Passage to read:
══════
HB 218 was debated on the Senate Floor on 2/24/05.  When the bill's proponents realized they didn't have the votes to pass the bill, they tabled it.  HB 218 was sent back to the Senate Rules Committee on 1/9/06.

Action Needed

Although the two amendments that will be offered in the Senate, one to remove local development authorities and one to exempt things like power plants and landfills from secrecy, will improve the bill dramatically, it is still not a substitute for open government.  Call your State Senator and tell them to vote NO on this limitation to public knowledge about taxpayer incentives to big business.

Background

The Macon Telegraph - Opinion

Posted on Sun, Feb. 06, 2005

It's no wonder a recent national survey found today's school children don't understand or appreciate the rights granted them by the First Amendment. It seems their parents, particularly those in a position to help strengthen or weaken the ideals set forth in the amendment, don't either.

Our Founding Fathers must have believed that the 45 words of the First Amendment were the basis on which many of our other freedoms rest, many dealing with the interactions and sharing of information between the government and the governed. But interpretations of the amendment have lead to repeated challenges to the free flow of information and many exemptions from its intent.

Open government is not a media issue. It is a citizen issue.

Many efforts at restricting access to how public business is conducted have sprung from fear. The Sedition Act of 1798 was the first overzealous effort, and some of the USA Patriot Act provisions were the most recent, large-scale intrusions. Other assaults on freedom of information have less pure motives than the misguided notions involving national safety.
══════
Tasks to perform:
- a) Reproduce word for word the part of the HB 218 text that opens with the words containing "Many efforts at" and closes with "involving national safety.".
- b) Write the next part of the open-government passage on HB 218, picking up after its final sentence.

Material provided:
══════
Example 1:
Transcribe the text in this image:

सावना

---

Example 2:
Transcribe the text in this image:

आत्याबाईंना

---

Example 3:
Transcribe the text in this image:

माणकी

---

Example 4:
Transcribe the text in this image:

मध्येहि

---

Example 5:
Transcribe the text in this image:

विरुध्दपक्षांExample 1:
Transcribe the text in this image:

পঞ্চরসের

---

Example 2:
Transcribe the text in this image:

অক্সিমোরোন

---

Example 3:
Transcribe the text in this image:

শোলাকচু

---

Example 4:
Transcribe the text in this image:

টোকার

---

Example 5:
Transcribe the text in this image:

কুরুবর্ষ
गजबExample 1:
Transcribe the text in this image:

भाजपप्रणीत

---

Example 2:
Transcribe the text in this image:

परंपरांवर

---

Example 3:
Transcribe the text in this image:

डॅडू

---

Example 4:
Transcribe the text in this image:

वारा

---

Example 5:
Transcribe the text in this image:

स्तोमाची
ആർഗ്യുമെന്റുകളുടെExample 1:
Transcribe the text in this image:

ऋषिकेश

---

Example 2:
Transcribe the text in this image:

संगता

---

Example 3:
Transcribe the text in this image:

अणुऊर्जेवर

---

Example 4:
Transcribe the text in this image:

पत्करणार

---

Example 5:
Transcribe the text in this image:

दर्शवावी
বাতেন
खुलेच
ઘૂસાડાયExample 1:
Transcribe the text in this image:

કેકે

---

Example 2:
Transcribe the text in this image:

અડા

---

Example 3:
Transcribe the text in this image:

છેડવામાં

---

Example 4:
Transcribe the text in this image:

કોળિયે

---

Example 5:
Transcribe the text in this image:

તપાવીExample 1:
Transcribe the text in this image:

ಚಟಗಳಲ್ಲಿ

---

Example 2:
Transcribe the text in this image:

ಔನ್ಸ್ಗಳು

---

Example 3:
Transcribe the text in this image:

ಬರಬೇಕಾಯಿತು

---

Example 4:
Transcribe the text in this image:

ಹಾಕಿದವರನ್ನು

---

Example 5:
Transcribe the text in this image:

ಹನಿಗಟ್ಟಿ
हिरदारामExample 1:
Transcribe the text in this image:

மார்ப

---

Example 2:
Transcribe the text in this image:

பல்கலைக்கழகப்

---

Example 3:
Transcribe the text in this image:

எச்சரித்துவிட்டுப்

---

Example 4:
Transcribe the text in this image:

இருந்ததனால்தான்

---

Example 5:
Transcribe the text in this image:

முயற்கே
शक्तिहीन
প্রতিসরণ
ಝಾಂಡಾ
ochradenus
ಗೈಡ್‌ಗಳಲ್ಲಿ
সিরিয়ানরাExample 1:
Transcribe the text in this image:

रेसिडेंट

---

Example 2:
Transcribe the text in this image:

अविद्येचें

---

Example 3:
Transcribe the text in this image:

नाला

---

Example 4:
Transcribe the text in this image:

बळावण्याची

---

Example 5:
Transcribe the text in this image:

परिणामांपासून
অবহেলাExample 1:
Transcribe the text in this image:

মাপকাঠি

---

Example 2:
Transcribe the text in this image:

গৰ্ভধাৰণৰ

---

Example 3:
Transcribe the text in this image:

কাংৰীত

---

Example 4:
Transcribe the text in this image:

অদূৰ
══════
The responses:
- a)
Many efforts at restricting access to how public business is conducted have sprung from fear. The Sedition Act of 1798 was the first overzealous effort, and some of the USA Patriot Act provisions were the most recent, large-scale intrusions. Other assaults on freedom of information have less pure motives than the misguided notions involving national safety.

- b)
Citizens' efforts, as well as those of government officials and members of the press, should be at improving access to government-held information, not limiting it. Each closure of a public meeting or loss of availability of public records is an erosion of our ability to be a knowledgeable participant in our governance.

Each year, dozens of bills are introduced in the Georgia Legislature that try to do just that. Too often, those bills sail easily through legislative committees. One current bill before the General Assembly, HB218, is doing just that. Because of intense competition among communities for economic development, legislation is being considered to close out any public knowledge of government negotiations with companies until after crucial decisions are made.

While it may seem innocuous and even helpful to economic development folks, it is a bad bill. If passed, it will undercut the principles of open government by exempting from public disclosure all records, agreements, impact studies - almost anything - about a project labeled as economic development. It could be a much needed new factory - or a waste treatment plant, a prison or an out-of-state garbage dump. This bill, along with a concurrent bill, SB5, that could dismantle private property rights for government-sanctioned private development, would seriously erode citizens' input into how their tax money is directed and how their communities are governed.

The Georgia First Amendment Foundation, an organization focused on open government, and the Georgia Press Association have been fighting such bills. Hollie Manheimer, GFAF executive director, believes, "Public records laws are supposed to empower and encourage citizens to become informed about their community and those who lead it ... There is already a patchwork of exemptions to the existing law to protect private interests who are negotiating with government. We don't need to create a whole quilt."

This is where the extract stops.